Posisinya cukup sederhana: masalah muncul jika kita menciptakan sistem yang mampu mencapai tujuan lebih efisien daripada manusia, tetapi pada saat yang sama kita tidak dapat menjamin bahwa tujuan mereka benar-benar sejalan dengan tujuan kita.
Dan yang sangat mencolok, bahkan para pemimpin perusahaan AI terbesar pun mulai berbicara dengan lebih hati-hati.
Kepala Anthropic Dario Amodei Secara terbuka menyerukan pengembangan model-model tercanggih yang lebih lambat dan terkendali, agar metode keamanan dapat mengikuti kemampuan mereka. Ia mendukung pemeriksaan independen, standar bersama, dan kerja sama internasional.
Bahkan Sam Altman, kepala OpenAI, berulang kali berbicara tentang perlunya regulasi bagi sistem-sistem yang paling kuat dan bahwa perkembangan AI tidak boleh berubah menjadi perlombaan yang menempatkan kecepatan lebih penting daripada keamanan.
Gagasan serupa juga disampaikan oleh kepala Google DeepMind Demis Hassabis.
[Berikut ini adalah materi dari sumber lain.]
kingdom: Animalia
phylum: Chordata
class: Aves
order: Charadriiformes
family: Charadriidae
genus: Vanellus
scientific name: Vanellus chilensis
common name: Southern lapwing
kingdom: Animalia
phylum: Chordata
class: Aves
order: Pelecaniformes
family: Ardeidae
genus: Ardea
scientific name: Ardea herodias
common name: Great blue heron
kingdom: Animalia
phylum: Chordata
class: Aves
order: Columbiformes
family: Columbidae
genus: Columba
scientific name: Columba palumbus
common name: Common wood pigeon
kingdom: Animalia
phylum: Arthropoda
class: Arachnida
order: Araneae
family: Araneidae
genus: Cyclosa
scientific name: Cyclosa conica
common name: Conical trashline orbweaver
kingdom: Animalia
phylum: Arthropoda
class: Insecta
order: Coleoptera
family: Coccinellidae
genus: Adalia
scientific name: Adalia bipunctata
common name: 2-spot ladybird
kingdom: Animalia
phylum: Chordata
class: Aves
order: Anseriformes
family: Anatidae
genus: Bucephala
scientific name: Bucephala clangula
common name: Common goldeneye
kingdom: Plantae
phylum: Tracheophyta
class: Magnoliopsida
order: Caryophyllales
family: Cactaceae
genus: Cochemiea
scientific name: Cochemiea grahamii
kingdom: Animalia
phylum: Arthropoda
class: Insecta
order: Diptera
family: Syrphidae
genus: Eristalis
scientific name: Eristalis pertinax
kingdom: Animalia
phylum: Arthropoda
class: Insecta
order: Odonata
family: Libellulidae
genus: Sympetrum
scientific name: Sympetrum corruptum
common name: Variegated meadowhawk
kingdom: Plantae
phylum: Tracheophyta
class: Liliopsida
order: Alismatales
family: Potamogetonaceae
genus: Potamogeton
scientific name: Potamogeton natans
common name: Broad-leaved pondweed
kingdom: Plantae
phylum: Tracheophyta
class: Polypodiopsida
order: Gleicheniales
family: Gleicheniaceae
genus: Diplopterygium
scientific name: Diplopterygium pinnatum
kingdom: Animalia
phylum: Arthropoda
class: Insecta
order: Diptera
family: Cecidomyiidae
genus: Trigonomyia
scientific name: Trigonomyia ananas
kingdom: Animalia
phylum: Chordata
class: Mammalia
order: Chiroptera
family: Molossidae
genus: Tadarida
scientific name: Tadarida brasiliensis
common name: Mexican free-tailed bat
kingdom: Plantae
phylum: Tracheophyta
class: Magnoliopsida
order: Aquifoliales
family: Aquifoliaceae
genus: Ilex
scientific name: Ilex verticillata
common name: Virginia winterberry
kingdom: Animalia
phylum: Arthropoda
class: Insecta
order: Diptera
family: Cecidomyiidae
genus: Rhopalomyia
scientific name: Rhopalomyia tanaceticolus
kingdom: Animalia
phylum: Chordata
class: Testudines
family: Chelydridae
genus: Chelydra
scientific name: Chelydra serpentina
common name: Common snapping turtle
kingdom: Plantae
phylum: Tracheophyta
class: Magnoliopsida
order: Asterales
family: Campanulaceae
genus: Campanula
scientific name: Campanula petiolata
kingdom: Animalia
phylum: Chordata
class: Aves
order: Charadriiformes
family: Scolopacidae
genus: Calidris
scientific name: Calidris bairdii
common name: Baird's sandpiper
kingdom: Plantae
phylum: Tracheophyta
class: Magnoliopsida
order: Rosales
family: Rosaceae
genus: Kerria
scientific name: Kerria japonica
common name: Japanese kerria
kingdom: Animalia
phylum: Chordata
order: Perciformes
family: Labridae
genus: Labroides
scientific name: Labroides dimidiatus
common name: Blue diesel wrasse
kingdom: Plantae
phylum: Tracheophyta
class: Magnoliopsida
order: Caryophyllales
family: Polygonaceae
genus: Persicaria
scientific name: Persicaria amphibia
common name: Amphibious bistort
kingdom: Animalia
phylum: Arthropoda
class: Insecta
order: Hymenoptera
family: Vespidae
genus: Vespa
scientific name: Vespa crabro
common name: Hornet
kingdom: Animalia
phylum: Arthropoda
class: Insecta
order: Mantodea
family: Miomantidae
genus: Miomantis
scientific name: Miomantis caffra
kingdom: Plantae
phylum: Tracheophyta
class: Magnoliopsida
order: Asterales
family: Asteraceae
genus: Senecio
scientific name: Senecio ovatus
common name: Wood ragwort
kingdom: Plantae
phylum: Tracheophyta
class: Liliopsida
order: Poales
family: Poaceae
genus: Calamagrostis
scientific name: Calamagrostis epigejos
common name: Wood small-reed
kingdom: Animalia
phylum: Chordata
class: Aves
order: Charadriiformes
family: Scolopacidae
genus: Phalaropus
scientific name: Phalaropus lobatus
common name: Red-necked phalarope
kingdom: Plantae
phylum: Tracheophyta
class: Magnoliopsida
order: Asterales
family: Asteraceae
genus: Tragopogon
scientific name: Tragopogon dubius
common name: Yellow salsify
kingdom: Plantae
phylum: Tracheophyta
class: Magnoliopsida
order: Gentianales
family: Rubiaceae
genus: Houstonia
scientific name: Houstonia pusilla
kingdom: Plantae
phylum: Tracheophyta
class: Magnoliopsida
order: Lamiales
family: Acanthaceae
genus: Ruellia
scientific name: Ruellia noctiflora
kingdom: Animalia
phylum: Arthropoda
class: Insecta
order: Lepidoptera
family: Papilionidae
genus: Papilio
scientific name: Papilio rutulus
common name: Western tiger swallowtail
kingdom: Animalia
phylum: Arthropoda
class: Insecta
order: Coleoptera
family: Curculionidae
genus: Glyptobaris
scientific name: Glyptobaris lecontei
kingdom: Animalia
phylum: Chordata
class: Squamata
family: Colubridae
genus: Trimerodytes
Perusahaan-perusahaan AI terbesar semakin sering membahas pendekatan bersama untuk mengendalikan risiko-risiko yang paling serius.
Pada akhirnya, terbentuklah gambaran yang cukup paradoks.
Hinton, Bengio, Russell, Musk, Wozniak, Harari, Amodei, Altman, dan lain-lain bisa sangat berbeda pendapat dalam menilai skala ancaman dan seberapa besar perkembangan perlu diperlambat. Namun mereka sepakat dalam satu hal: membiarkan AI yang sangat kuat sama sekali tanpa aturan adalah ide yang buruk.
Pada saat yang sama, ada juga para skeptis yang serius.
Sebagian ahli menganggap pembicaraan tentang «akhir umat manusia» sangat berlebihan dan mengingatkan bahwa sistem-sistem saat ini masih memiliki banyak keterbatasan.
Yang lain menduga bahwa perusahaan-perusahaan AI besar diuntungkan dengan mendukung pembicaraan tentang regulasi yang ketat, karena hal itu dapat mempersulit kehidupan para pesaing kecil.
Oleh karena itu, seputar topik ini berlangsung perdebatan yang sangat serius, dan tidak ada kesepakatan tunggal di kalangan komunitas ilmiah.
Namun faktanya sendiri patut dicatat: beberapa tahun lalu, pertanyaannya berbunyi seperti:
«Apa yang mampu dilakukan AI?»
Kini semakin sering orang mengajukan pertanyaan lain:
«Dan apakah kita masih sempat belajar mengendalikannya sebelum ia menjadi terlalu kuat?»